The Commissioner lamented that economies across West Africa were victims of a breakout of diseases and lack of good health, stating that thousands of lives would have been saved if there were countermeasures like data.
“We need to change the way we think to leapfrog because it is one thing to acquire technology and another thing is to know how to leverage it. It is also necessary for us to have robust data governance and protection,” he said.
Giving an overview of the health sector, Abayomi said 66 per cent of Lagosians stay in the shanty environment and need to be planned for. “We are experiencing importation of massive population in the state because it is an attraction due to its opportunities, but we have a severe shortage of human resources for facilities and our population is doubling.
We are far away from an international benchmark for health. We still lack infrastructure and inadequate power supply is quickly overwhelmed and no sustainable data,” he said. According to Abayomi, the world is going through the Fourth Industrial Revolution; the hallmark is data.
“We are converting issues to data and data to discovery,” he said, noting that genetic composition is based on data, which are to generate a discovery on effective healthcare.
For Lagos to improve healthcare delivery outcomes, Andrew S. Nevin, Partner and Chief Economist, PriceWaterhouseCoopers (PwC) Nigeria, has advised that the state should devote more attention to how to improve on Sustainable Developmental Goals (SDGs), not Gross Domestic Product (GDP). According to him, Lagos is doing well with GDP figure, but performing poorly in SDG metrics.
In a presentation as the keynote speaker on economy, human development index and big tech changes for deepening technology and impact healthcare ecosystems in Lagos and across Nigeria, Nevin said SDGs are 17 goals set by the United Nations to be achieved across the globe by year 2030, which are expected to aid the world’s search for real development, put an end to absolute poverty, and achieve eradication of hunger and equal education.
“The large economic size of Lagos is not applaudable if it does not reflect improved welfare of an average resident of the state, adjudging by the discrepancy between the prevailing level of human development and SDG,” Nevin said.
To turn the tide, the chief economist advised the state government to embrace the use of technology to improve its healthcare delivery system, stressing that the people of the state would be the better for it if.

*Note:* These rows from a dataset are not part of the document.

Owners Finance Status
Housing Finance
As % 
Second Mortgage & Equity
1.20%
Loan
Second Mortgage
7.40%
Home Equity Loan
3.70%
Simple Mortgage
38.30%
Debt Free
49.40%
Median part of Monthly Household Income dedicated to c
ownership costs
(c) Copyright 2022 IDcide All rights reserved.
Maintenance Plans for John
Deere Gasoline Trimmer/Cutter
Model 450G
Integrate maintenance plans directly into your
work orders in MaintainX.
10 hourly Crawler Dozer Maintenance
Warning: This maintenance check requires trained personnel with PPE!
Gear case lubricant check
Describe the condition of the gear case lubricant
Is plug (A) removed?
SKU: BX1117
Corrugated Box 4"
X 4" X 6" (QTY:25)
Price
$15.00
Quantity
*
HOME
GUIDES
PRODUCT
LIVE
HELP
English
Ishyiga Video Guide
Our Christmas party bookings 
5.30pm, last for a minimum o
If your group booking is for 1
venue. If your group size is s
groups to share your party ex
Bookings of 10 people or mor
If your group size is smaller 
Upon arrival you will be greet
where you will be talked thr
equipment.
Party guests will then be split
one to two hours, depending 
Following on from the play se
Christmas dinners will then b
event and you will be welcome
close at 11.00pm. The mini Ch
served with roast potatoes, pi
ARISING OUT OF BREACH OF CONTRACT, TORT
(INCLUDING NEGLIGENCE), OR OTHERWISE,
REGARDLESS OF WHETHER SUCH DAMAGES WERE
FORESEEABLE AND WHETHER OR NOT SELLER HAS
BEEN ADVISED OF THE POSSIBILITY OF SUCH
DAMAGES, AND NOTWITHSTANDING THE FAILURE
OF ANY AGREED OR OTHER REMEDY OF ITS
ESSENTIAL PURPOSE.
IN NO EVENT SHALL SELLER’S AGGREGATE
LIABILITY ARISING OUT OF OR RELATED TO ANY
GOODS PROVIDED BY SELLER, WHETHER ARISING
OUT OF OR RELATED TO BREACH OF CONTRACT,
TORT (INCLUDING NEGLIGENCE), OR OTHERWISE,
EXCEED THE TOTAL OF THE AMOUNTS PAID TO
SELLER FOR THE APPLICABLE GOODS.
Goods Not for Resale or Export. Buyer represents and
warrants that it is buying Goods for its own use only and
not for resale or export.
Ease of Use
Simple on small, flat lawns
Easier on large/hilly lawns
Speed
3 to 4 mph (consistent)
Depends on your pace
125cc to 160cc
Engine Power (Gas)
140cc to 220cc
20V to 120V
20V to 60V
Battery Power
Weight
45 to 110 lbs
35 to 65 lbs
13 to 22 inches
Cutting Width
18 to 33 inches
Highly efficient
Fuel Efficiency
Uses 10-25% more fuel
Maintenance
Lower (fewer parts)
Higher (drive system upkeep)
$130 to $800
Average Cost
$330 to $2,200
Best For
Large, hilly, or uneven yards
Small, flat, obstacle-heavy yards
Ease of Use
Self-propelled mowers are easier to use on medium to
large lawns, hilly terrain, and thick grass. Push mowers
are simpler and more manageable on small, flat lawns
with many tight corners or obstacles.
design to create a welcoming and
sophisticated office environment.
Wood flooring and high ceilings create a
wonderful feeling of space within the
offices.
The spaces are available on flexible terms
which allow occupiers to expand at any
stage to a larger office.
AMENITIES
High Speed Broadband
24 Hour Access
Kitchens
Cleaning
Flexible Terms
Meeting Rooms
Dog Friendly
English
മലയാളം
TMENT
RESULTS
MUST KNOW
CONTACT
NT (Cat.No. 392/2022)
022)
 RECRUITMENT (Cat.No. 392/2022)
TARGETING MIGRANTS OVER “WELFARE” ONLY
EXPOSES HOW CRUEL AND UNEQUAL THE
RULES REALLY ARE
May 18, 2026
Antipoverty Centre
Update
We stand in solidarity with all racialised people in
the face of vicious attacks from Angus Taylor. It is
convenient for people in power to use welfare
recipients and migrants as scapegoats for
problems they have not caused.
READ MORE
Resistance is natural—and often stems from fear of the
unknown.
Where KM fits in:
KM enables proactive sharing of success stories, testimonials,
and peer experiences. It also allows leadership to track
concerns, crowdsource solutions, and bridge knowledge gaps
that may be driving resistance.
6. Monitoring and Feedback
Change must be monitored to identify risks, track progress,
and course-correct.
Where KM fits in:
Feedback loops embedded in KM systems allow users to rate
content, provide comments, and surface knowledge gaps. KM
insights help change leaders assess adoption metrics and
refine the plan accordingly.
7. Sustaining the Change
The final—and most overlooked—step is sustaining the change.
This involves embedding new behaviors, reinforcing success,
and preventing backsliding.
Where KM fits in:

He added that the challenge is the issue of access to quality healthcare services, but urged the state government to leverage information technology to revamp the health sector because precision medicine is the way to go. It is not possible to deliver healthcare effectively in Lagos without e-Health solution, which would combine the following technologies: blockchain, drones, artificial intelligence, and internet of things, virtual reality, robotics, animated reality, and 3D printing, he said.

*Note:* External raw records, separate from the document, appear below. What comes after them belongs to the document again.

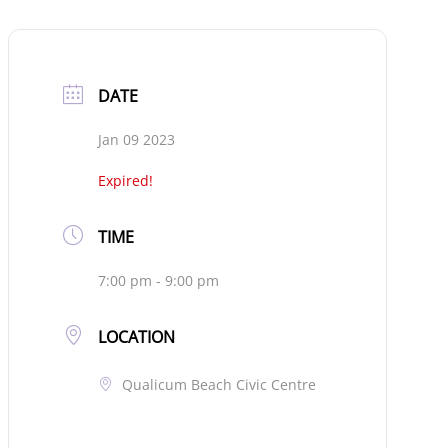
DATE
Jan 09 2023
Expired!
TIME
7:00 pm - 9:00 pm
LOCATION
Qualicum Beach Civic Centre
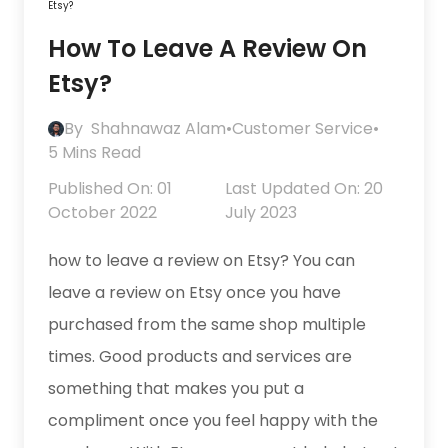
Etsy?
How To Leave A Review On
Etsy?
By
Shahnawaz Alam
•
Customer Service
•
5 Mins Read
Published On: 01
Last Updated On: 20
October 2022
July 2023
how to leave a review on Etsy? You can
leave a review on Etsy once you have
purchased from the same shop multiple
times. Good products and services are
something that makes you put a
compliment once you feel happy with the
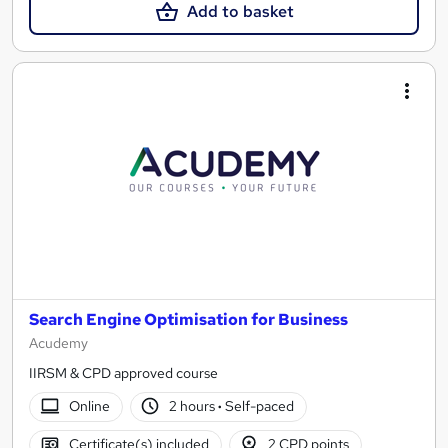
Add to basket
Search Engine Optimisation for Business
Acudemy
IIRSM & CPD approved course
Online
2 hours
·
Self-paced
Certificate(s) included
2 CPD points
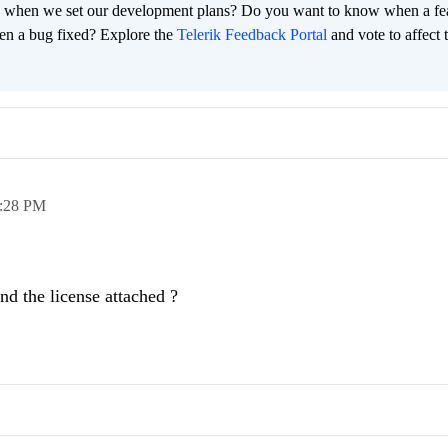
 when we set our development plans? Do you want to know when a fe
en a bug fixed? Explore the
Telerik Feedback Portal
and vote to affect 
:28 PM
d the license attached ?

PharmAccess Nigeria’s Country Director Njide Ndili said no state can go far in its healthcare delivery without embracing technology.

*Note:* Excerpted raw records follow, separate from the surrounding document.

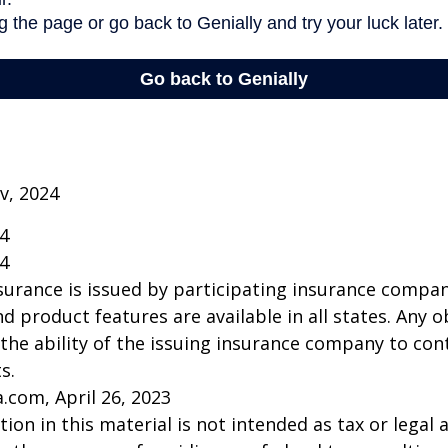
v, 2024
24
24
insurance is issued by participating insurance compan
nd product features are available in all states. Any o
he ability of the issuing insurance company to co
s.
a.com, April 26, 2023
ion in this material is not intended as tax or legal a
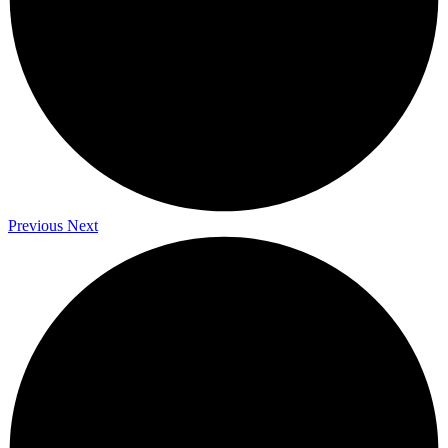
Previous
Next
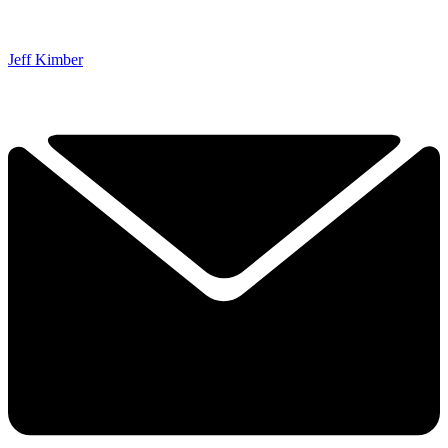
Jeff Kimber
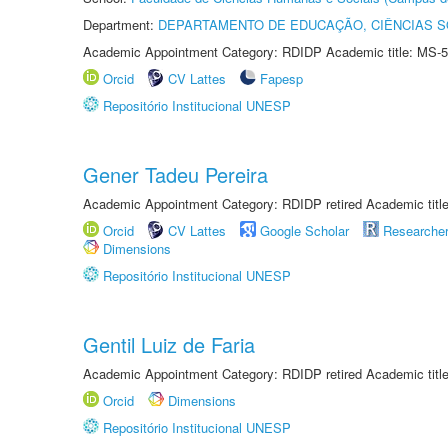
Department:
DEPARTAMENTO DE EDUCAÇÃO, CIÊNCIAS SO
Academic Appointment Category: RDIDP Academic title: MS-5
Orcid
CV Lattes
Fapesp
Repositório Institucional UNESP
Gener Tadeu Pereira
Academic Appointment Category: RDIDP retired Academic titl
Orcid
CV Lattes
Google Scholar
Researche
Dimensions
Repositório Institucional UNESP
Gentil Luiz de Faria
Academic Appointment Category: RDIDP retired Academic titl
Orcid
Dimensions
Repositório Institucional UNESP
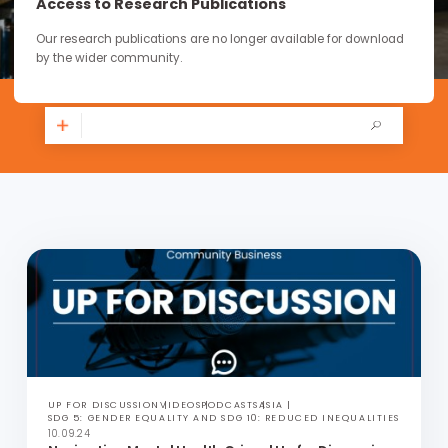
continue through the work you carry forward.
Access to Research Publications
Our research publications are no longer available for downloa
by the wider community.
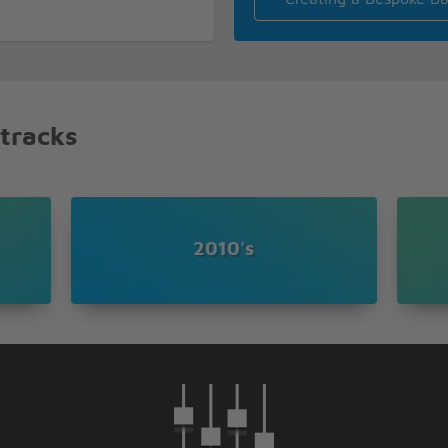
n
 tracks
 needed in my life
2010's
ight
he things you say
I cry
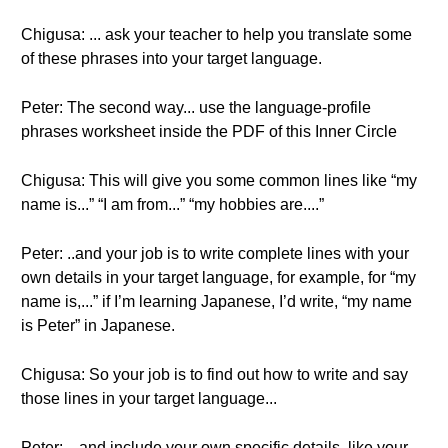
Chigusa: ... ask your teacher to help you translate some
of these phrases into your target language.
Peter: The second way... use the language-profile
phrases worksheet inside the PDF of this Inner Circle
Chigusa: This will give you some common lines like “my
name is...” “I am from...” “my hobbies are....”
Peter: ..and your job is to write complete lines with your
own details in your target language, for example, for “my
name is,...” if I’m learning Japanese, I’d write, “my name
is Peter” in Japanese.
Chigusa: So your job is to find out how to write and say
those lines in your target language...
Peter: ...and include your own specific details, like your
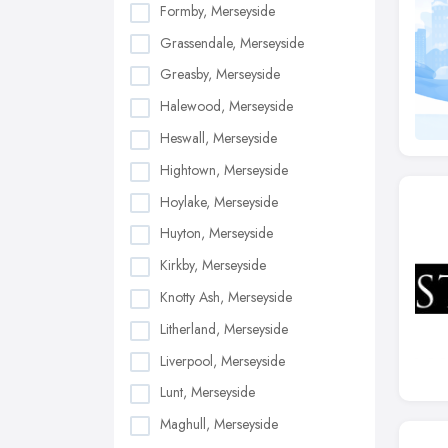
Formby, Merseyside
Grassendale, Merseyside
Greasby, Merseyside
Halewood, Merseyside
Heswall, Merseyside
Hightown, Merseyside
Hoylake, Merseyside
Huyton, Merseyside
Kirkby, Merseyside
Knotty Ash, Merseyside
Litherland, Merseyside
Liverpool, Merseyside
Lunt, Merseyside
Maghull, Merseyside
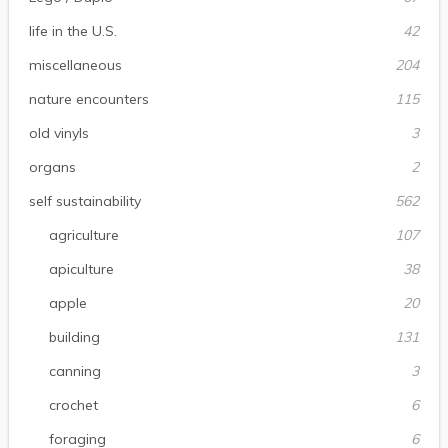
life in the U.S.
42
miscellaneous
204
nature encounters
115
old vinyls
3
organs
2
self sustainability
562
agriculture
107
apiculture
38
apple
20
building
131
canning
3
crochet
6
foraging
6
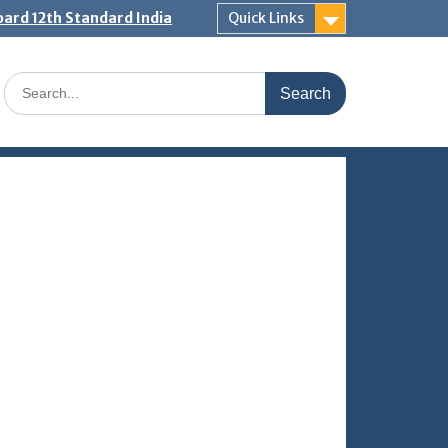
ard 12th Standard India
Quick Links
Search
for:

She added that focusing on e-Health, as Lagos State is doing, is a great strategy to use communication technology to create innovation in accessing healthcare. “Health system should implement technology in commitment towards improving health outcomes.
No matter the support you give to a State, if you are unable to implement technology, you won’t go far,” Ndili said.
As far as Dr. Peju Adenusi of the Lagos State Health Management Agency is concerned, every health institution must have the capacity to capture data. She stressed that the best way to deliver a more efficient healthcare system in Lagos is to go digital.